__WORK ITEM__
Up to and including the line that holds "<td>Faster startup and", print the data exactly from its first line; do not print the pictures.

__EXTRACTED ENTRIES__
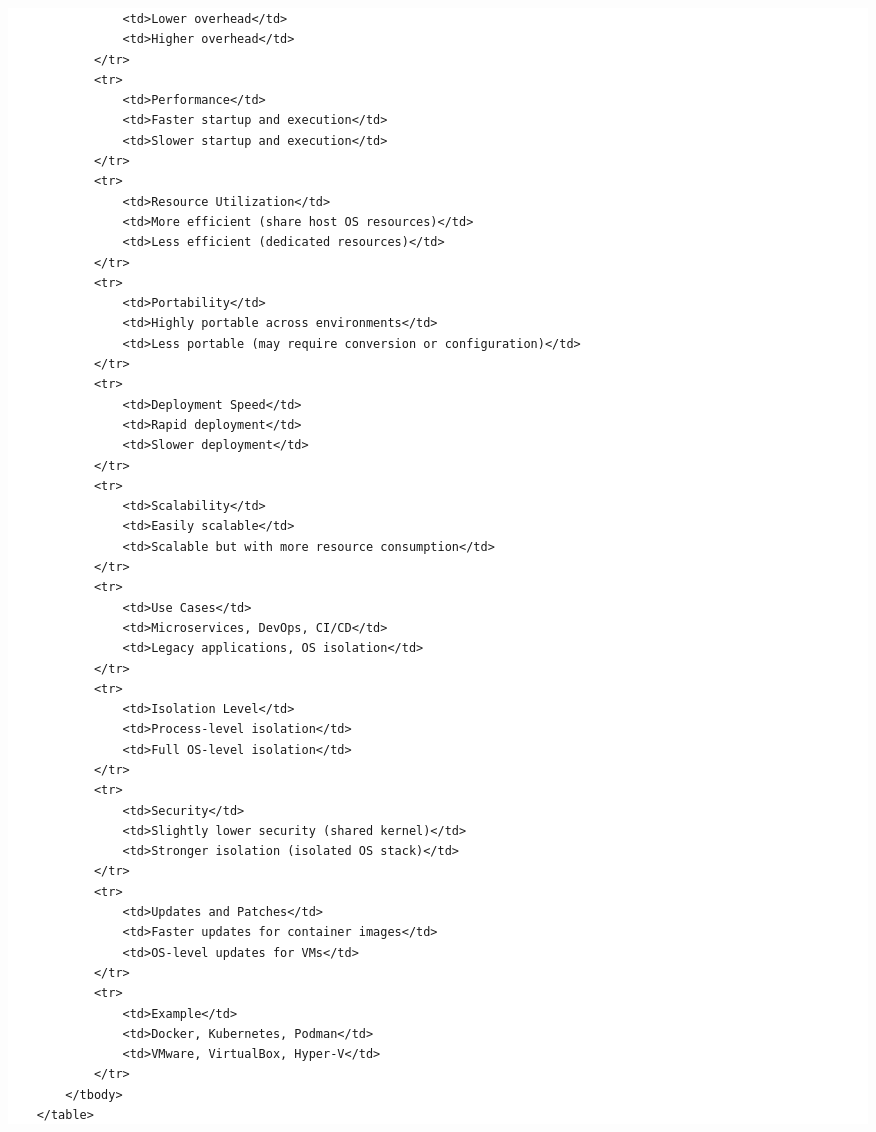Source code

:                     <td>Lower overhead</td>
                    <td>Higher overhead</td>
                </tr>
                <tr>
                    <td>Performance</td>
                    <td>Faster startup and execution</td>
                    <td>Slower startup and execution</td>
                </tr>
                <tr>
                    <td>Resource Utilization</td>
                    <td>More efficient (share host OS resources)</td>
                    <td>Less efficient (dedicated resources)</td>
                </tr>
                <tr>
                    <td>Portability</td>
                    <td>Highly portable across environments</td>
                    <td>Less portable (may require conversion or configuration)</td>
                </tr>
                <tr>
                    <td>Deployment Speed</td>
                    <td>Rapid deployment</td>
                    <td>Slower deployment</td>
                </tr>
                <tr>
                    <td>Scalability</td>
                    <td>Easily scalable</td>
                    <td>Scalable but with more resource consumption</td>
                </tr>
                <tr>
                    <td>Use Cases</td>
                    <td>Microservices, DevOps, CI/CD</td>
                    <td>Legacy applications, OS isolation</td>
                </tr>
                <tr>
                    <td>Isolation Level</td>
                    <td>Process-level isolation</td>
                    <td>Full OS-level isolation</td>
                </tr>
                <tr>
                    <td>Security</td>
                    <td>Slightly lower security (shared kernel)</td>
                    <td>Stronger isolation (isolated OS stack)</td>
                </tr>
                <tr>
                    <td>Updates and Patches</td>
                    <td>Faster updates for container images</td>
                    <td>OS-level updates for VMs</td>
                </tr>
                <tr>
                    <td>Example</td>
                    <td>Docker, Kubernetes, Podman</td>
                    <td>VMware, VirtualBox, Hyper-V</td>
                </tr>
            </tbody>
        </table>
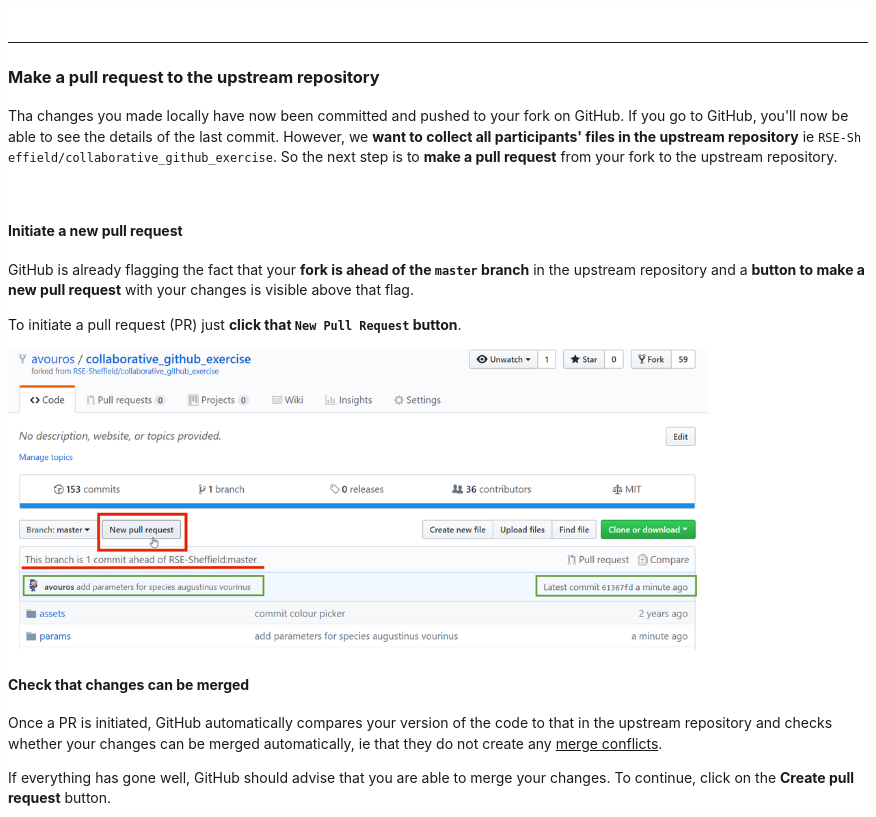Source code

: <br>

---

### Make a pull request to the upstream repository

Tha changes you made locally have now been committed and pushed to your fork on GitHub. If you go to GitHub, you'll now be able to see the details of the last commit. However, we **want to collect all participants' files in the upstream repository** ie `RSE-Sheffield/collaborative_github_exercise`. So the next step is to **make a pull request** from your fork to the upstream repository. 

<br>

#### Initiate a new pull request

GitHub is already flagging the fact that your **fork is ahead of the `master` branch** in the upstream repository and a **button to make a new pull request** with your changes is visible above that flag.

To initiate a pull request (PR) just **click that `New Pull Request` button**. 

<img src="assets/pr-1.png" width="700px" />

<br>

#### Check that changes can be merged

Once a PR is initiated, GitHub automatically compares your version of the code to that in the upstream repository and checks whether your changes can be merged automatically, ie that they do not create any [merge conflicts](https://help.github.com/articles/about-merge-conflicts/). 

If everything has gone well, GitHub should advise that you are able to merge your changes. To continue, click on the **Create pull request** button.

__EXERCISE RESPONSE__
Source code

:                     <td>Lower overhead</td>
                    <td>Higher overhead</td>
                </tr>
                <tr>
                    <td>Performance</td>
                    <td>Faster startup and execution</td>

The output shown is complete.